Sweating • Cools the body as heat is lost when sweat evaporates from the skin. • When humidity is high, sweat evaporation is limited. Internal Body Temperature • Regulated by the thermoregulatory centre in the hypothalamus of the brain. • Responds with mechanisms such as vasodilation, sweating, vasoconstriction, shivering. The Blood • During exercise in hot conditions a large amount of blood must be shared by the skin (to cool the body) and working muscles. This reduces the amount of blood returning to the heart, reducing stroke volume and sporting performance.
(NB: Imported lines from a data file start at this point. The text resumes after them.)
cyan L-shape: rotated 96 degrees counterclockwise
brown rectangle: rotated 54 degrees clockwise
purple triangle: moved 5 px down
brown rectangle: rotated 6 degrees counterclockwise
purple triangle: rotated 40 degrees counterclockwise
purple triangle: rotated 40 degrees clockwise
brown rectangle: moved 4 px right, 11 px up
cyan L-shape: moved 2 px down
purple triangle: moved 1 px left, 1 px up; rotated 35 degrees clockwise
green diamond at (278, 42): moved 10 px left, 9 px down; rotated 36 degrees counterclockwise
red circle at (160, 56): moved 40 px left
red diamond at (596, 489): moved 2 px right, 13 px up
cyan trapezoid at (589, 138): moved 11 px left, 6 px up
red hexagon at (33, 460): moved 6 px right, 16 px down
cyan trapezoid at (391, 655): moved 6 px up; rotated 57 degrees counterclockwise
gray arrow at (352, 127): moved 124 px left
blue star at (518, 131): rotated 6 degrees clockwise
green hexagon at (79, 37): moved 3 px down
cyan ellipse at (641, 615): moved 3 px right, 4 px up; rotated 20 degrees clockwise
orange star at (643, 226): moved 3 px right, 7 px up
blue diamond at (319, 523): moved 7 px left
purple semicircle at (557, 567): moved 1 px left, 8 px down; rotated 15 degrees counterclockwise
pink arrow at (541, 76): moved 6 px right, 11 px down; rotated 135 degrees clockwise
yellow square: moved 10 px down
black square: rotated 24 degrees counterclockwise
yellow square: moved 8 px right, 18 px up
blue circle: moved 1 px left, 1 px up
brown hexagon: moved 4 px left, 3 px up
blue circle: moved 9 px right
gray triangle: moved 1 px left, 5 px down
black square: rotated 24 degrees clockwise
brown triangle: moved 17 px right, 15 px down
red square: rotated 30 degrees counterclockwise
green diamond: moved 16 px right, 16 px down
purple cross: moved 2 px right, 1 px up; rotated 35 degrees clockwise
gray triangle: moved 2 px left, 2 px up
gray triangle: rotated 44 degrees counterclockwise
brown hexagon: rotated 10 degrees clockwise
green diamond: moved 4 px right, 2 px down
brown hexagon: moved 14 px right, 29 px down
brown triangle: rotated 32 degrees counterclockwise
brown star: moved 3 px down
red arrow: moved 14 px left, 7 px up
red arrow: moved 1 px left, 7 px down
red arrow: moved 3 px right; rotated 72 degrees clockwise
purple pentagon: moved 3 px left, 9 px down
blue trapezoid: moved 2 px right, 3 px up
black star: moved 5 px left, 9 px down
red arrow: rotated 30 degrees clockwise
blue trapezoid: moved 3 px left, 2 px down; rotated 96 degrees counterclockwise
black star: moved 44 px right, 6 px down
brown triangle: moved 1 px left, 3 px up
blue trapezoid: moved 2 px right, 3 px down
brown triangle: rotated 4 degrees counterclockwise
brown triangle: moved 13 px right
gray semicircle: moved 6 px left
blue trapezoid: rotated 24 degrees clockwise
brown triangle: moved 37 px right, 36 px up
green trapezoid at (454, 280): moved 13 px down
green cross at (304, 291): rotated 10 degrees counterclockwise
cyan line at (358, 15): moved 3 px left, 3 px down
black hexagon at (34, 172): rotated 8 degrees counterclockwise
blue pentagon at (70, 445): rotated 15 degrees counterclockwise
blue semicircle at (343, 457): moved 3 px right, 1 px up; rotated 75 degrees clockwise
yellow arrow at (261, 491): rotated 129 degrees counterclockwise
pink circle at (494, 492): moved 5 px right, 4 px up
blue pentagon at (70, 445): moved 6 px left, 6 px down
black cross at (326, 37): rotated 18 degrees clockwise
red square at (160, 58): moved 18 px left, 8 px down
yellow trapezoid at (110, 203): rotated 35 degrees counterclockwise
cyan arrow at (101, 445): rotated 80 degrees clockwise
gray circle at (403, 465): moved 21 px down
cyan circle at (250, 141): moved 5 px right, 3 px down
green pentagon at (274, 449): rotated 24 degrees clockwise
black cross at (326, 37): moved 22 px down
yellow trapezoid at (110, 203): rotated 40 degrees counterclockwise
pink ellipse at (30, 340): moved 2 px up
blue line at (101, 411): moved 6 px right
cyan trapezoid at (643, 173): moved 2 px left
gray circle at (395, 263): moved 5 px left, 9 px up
The Heart • In hot conditions the body can suffer from hyperthermia (high body temperature). • Aerobic ability is reduced in high temperatures. HR increases to provide blood flow to the skin. Fatigue is more rapid. Fluid Intake • Heat exposure can lead to hypohydration (dehydration). This has a great negative effect on sporting performance. • It is essential to rehydrate regularly (remember that thirst is a poor indicator of dehydration).
Measuring the Intensity of Training Lactate Sampling: • Elite athletes need to train at an intensity near their VO2 max. • It is essential that training intensity can be accurately measured. • Lactate sampling involves taking a minute sample of the performers blood to detect the level of lactate present. • If lactate levels rise above resting levels during exercise it is because anaerobic exercise is taking place. • The lactate threshold is 2mmol above resting levels (OBLA is 4mmol). • The higher the intensity of exercise at which lactate threshold occurs, the fitter the athlete.
The Respiratory Exchange Ratio • The ratio of CO2 released to O2 used by the body (VCO2/VO2). • Used to estimate relative contributions of fat and carbohydrate to ATP resynthesis. • RER works because fat and carbohydrate differ in terms of the amount of O2 used and CO2 produced during energy production. • When fat is the major fuel the amount of O2 being consumed will be high and RER will be low (and vice versa for carbs). • RER is measured used a cycle ergometer and a gas analyser. • When RER is 0.70, 100% of energy is coming from fat. When RER is 1.00, 100% of energy is coming from carbs. • Fat is not used as an anaerobic energy source. RER can therefore be used to determine whether exercise is aerobic or anaerobic. • The use of lab equipment limits this to cyclists, rowers and runners.
Over to you... • These slides cover an enormous amount of information (p61-78 of A2 textbook). Much of this info has been greatly condensed. • Extended learning task: review these notes and then use your textbook for greater detail. • Answer questions 1-4 on p78 to ensure that you have understood the information.